◆ Data for this task:
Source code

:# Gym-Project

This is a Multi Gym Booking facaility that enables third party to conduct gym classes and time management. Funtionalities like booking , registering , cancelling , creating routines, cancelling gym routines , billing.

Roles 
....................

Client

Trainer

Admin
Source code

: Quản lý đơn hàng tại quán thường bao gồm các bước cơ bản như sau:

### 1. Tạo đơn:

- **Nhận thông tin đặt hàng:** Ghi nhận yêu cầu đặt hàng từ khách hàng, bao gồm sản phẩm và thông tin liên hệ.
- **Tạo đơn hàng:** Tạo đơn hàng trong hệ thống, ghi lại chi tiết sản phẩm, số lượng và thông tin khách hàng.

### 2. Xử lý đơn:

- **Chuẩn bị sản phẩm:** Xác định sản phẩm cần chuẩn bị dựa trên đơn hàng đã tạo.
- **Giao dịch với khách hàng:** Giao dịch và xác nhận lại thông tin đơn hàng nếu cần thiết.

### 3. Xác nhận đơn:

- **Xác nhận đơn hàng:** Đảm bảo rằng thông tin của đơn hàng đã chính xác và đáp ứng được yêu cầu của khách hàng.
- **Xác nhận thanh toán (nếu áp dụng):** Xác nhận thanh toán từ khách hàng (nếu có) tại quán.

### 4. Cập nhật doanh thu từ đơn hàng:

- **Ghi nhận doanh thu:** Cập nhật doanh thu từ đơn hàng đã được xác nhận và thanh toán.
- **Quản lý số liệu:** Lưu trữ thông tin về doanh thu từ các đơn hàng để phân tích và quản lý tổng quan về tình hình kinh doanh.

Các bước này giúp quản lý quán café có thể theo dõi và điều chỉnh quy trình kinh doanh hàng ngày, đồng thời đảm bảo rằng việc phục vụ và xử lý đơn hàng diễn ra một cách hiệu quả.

◆ What you need to do:
Write the listing out again, word for word.

◆ Expected output:
Source code

:# Gym-Project

This is a Multi Gym Booking facaility that enables third party to conduct gym classes and time management. Funtionalities like booking , registering , cancelling , creating routines, cancelling gym routines , billing.

Roles 
....................

Client

Trainer

Admin
Source code

: Quản lý đơn hàng tại quán thường bao gồm các bước cơ bản như sau:

### 1. Tạo đơn:

- **Nhận thông tin đặt hàng:** Ghi nhận yêu cầu đặt hàng từ khách hàng, bao gồm sản phẩm và thông tin liên hệ.
- **Tạo đơn hàng:** Tạo đơn hàng trong hệ thống, ghi lại chi tiết sản phẩm, số lượng và thông tin khách hàng.

### 2. Xử lý đơn:

- **Chuẩn bị sản phẩm:** Xác định sản phẩm cần chuẩn bị dựa trên đơn hàng đã tạo.
- **Giao dịch với khách hàng:** Giao dịch và xác nhận lại thông tin đơn hàng nếu cần thiết.

### 3. Xác nhận đơn:

- **Xác nhận đơn hàng:** Đảm bảo rằng thông tin của đơn hàng đã chính xác và đáp ứng được yêu cầu của khách hàng.
- **Xác nhận thanh toán (nếu áp dụng):** Xác nhận thanh toán từ khách hàng (nếu có) tại quán.

### 4. Cập nhật doanh thu từ đơn hàng:

- **Ghi nhận doanh thu:** Cập nhật doanh thu từ đơn hàng đã được xác nhận và thanh toán.
- **Quản lý số liệu:** Lưu trữ thông tin về doanh thu từ các đơn hàng để phân tích và quản lý tổng quan về tình hình kinh doanh.

Các bước này giúp quản lý quán café có thể theo dõi và điều chỉnh quy trình kinh doanh hàng ngày, đồng thời đảm bảo rằng việc phục vụ và xử lý đơn hàng diễn ra một cách hiệu quả.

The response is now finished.